- [Exercise aim]: Restate the following entries exactly. Keep the pictures out.

━━━━━━━━━━━━━━━━━━━━

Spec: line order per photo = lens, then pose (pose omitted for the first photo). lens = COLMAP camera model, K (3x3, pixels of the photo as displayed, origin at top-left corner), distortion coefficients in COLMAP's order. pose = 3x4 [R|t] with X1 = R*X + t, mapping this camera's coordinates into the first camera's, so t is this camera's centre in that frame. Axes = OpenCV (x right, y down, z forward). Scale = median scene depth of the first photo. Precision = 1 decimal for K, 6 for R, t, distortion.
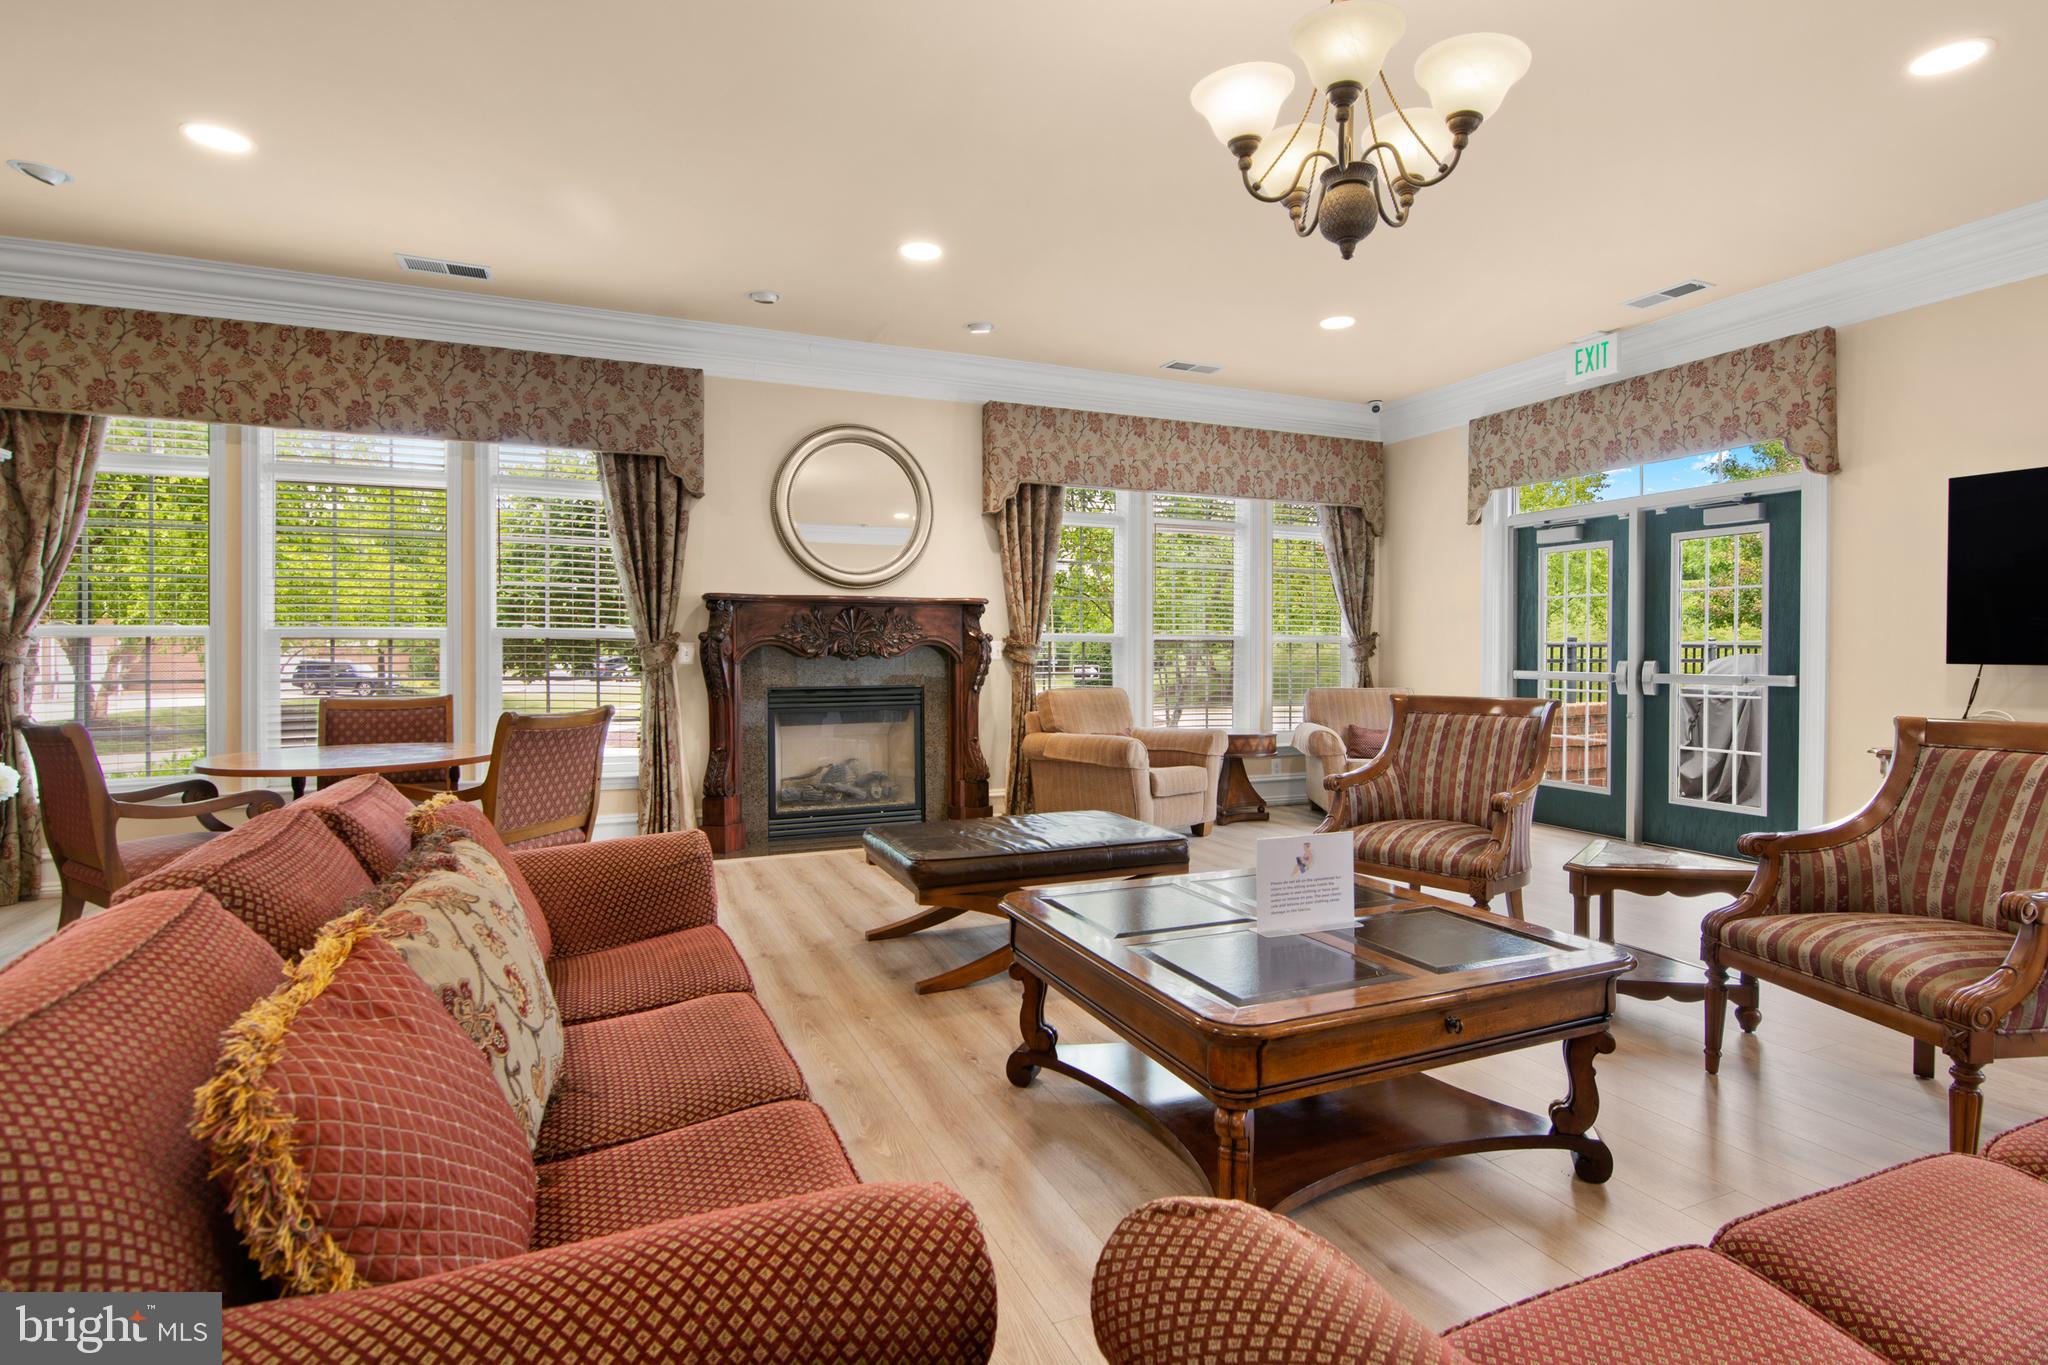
lens RADIAL K [[1014.8, 0, 1027.4], [0, 1014.8, 665.2], [0, 0, 1]] dist [0.006819, -0.003204]
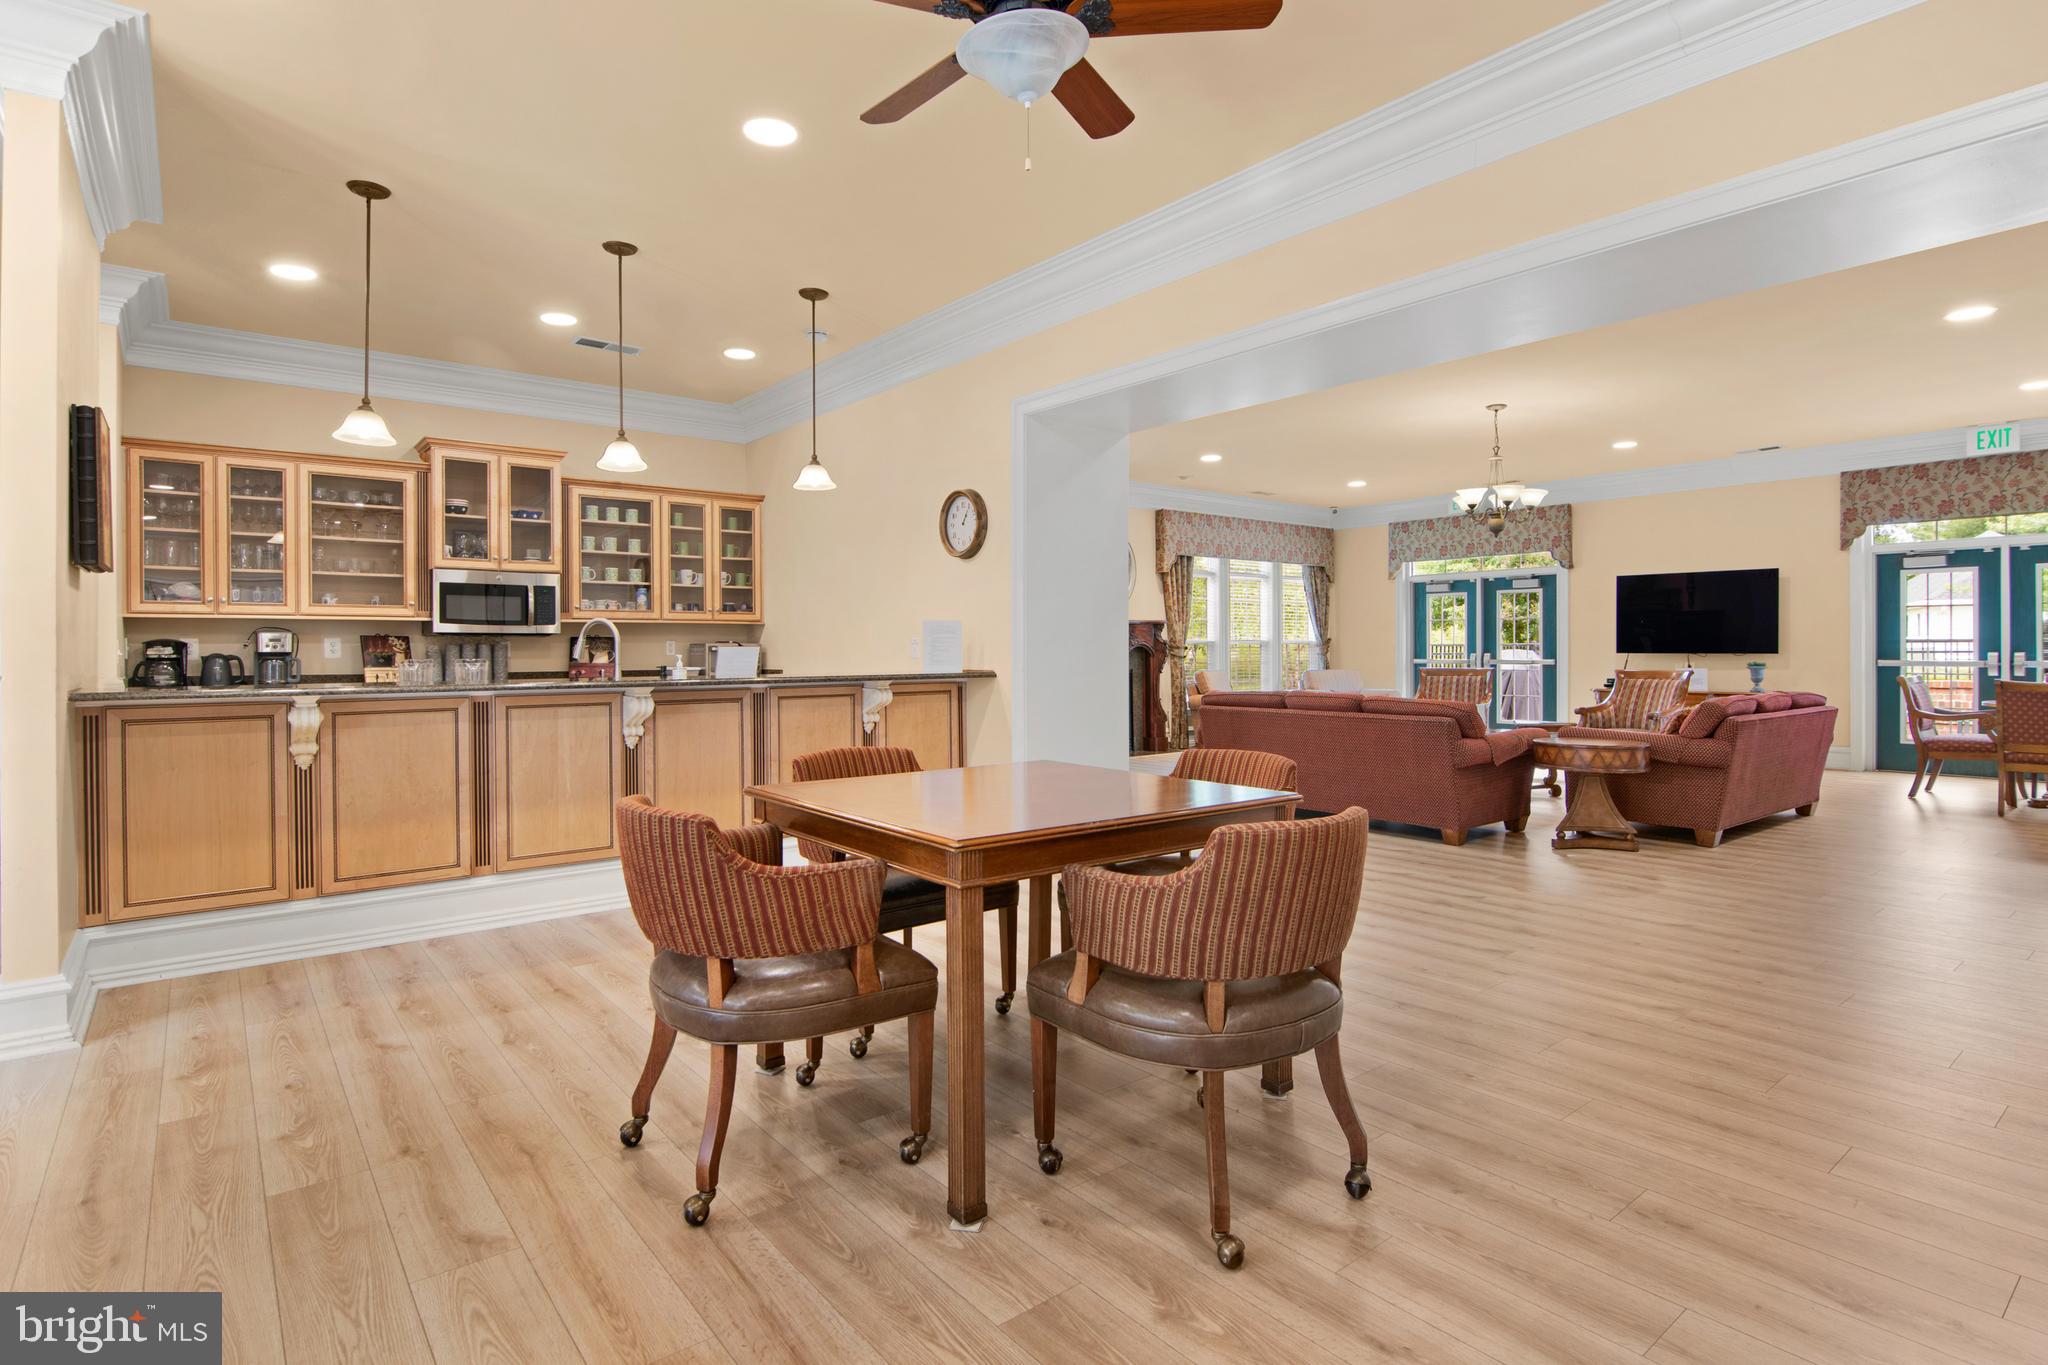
lens RADIAL K [[1042.1, 0, 1002.6], [0, 1042.1, 669.8], [0, 0, 1]] dist [-0.017797, 0.003029]
pose [[0.968518, -0.009339, 0.248767, -0.866089], [0.008084, 0.999949, 0.006067, 0.008619], [-0.248811, -0.003865, 0.968544, -0.786947]]
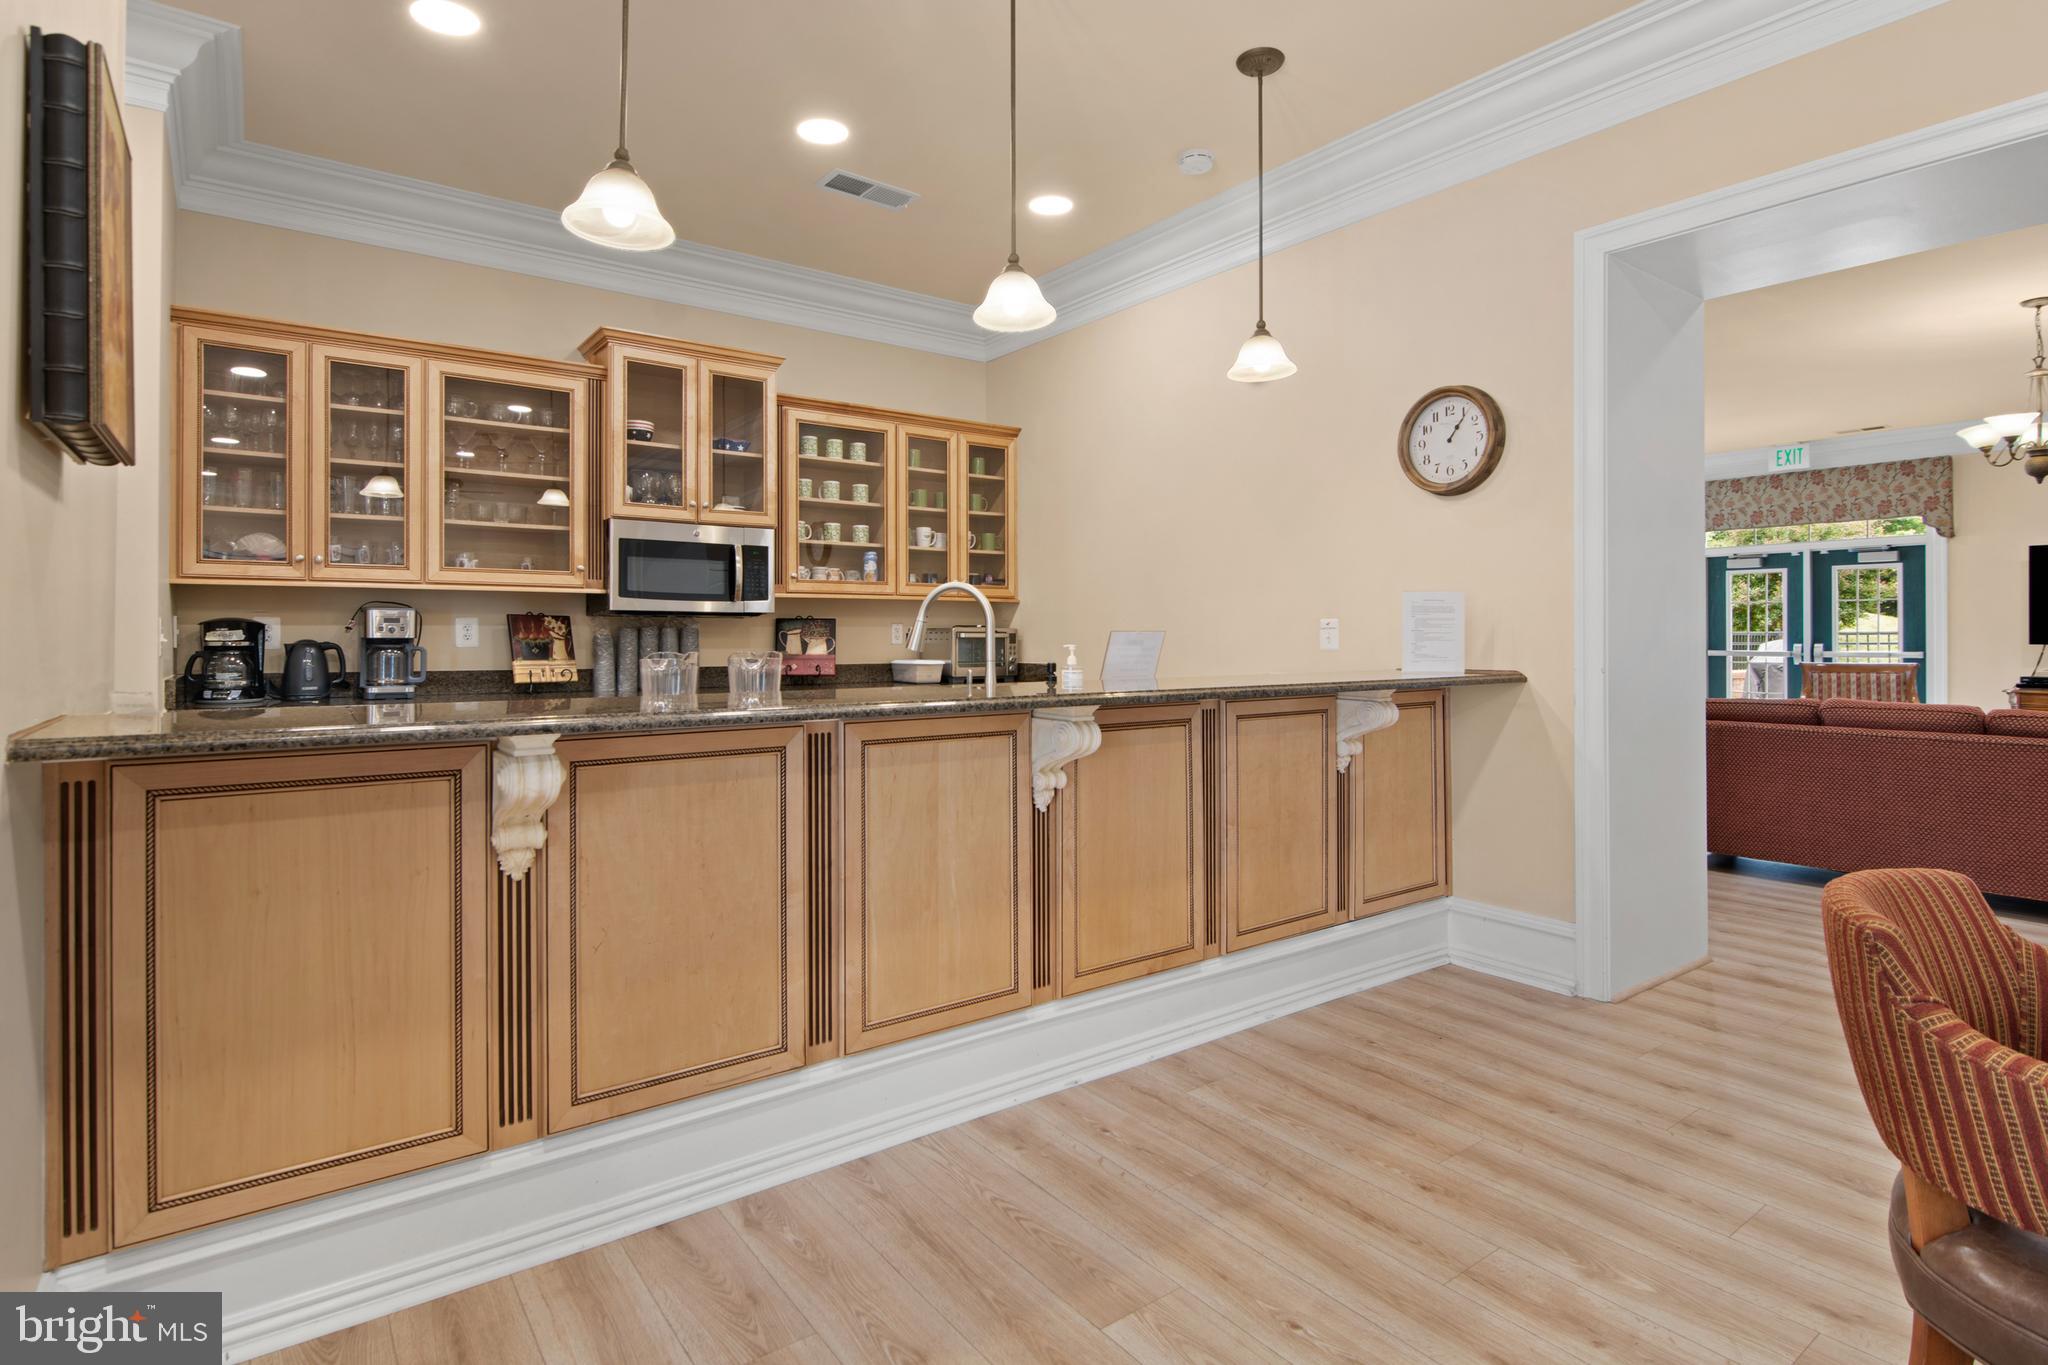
lens RADIAL K [[1042.1, 0, 1000.1], [0, 1042.1, 646.0], [0, 0, 1]] dist [-0.017797, 0.003029]
pose [[0.977207, -0.004008, 0.212249, -1.069367], [0.005240, 0.999973, -0.005240, 0.002085], [-0.212222, 0.006233, 0.977202, -0.355050]]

━━━━━━━━━━━━━━━━━━━━

- [Completed task]:
Spec: line order per photo = lens, then pose (pose omitted for the first photo). lens = COLMAP camera model, K (3x3, pixels of the photo as displayed, origin at top-left corner), distortion coefficients in COLMAP's order. pose = 3x4 [R|t] with X1 = R*X + t, mapping this camera's coordinates into the first camera's, so t is this camera's centre in that frame. Axes = OpenCV (x right, y down, z forward). Scale = median scene depth of the first photo. Precision = 1 decimal for K, 6 for R, t, distortion.
lens RADIAL K [[1014.8, 0, 1027.4], [0, 1014.8, 665.2], [0, 0, 1]] dist [0.006819, -0.003204]
lens RADIAL K [[1042.1, 0, 1002.6], [0, 1042.1, 669.8], [0, 0, 1]] dist [-0.017797, 0.003029]
pose [[0.968518, -0.009339, 0.248767, -0.866089], [0.008084, 0.999949, 0.006067, 0.008619], [-0.248811, -0.003865, 0.968544, -0.786947]]
lens RADIAL K [[1042.1, 0, 1000.1], [0, 1042.1, 646.0], [0, 0, 1]] dist [-0.017797, 0.003029]
pose [[0.977207, -0.004008, 0.212249, -1.069367], [0.005240, 0.999973, -0.005240, 0.002085], [-0.212222, 0.006233, 0.977202, -0.355050]]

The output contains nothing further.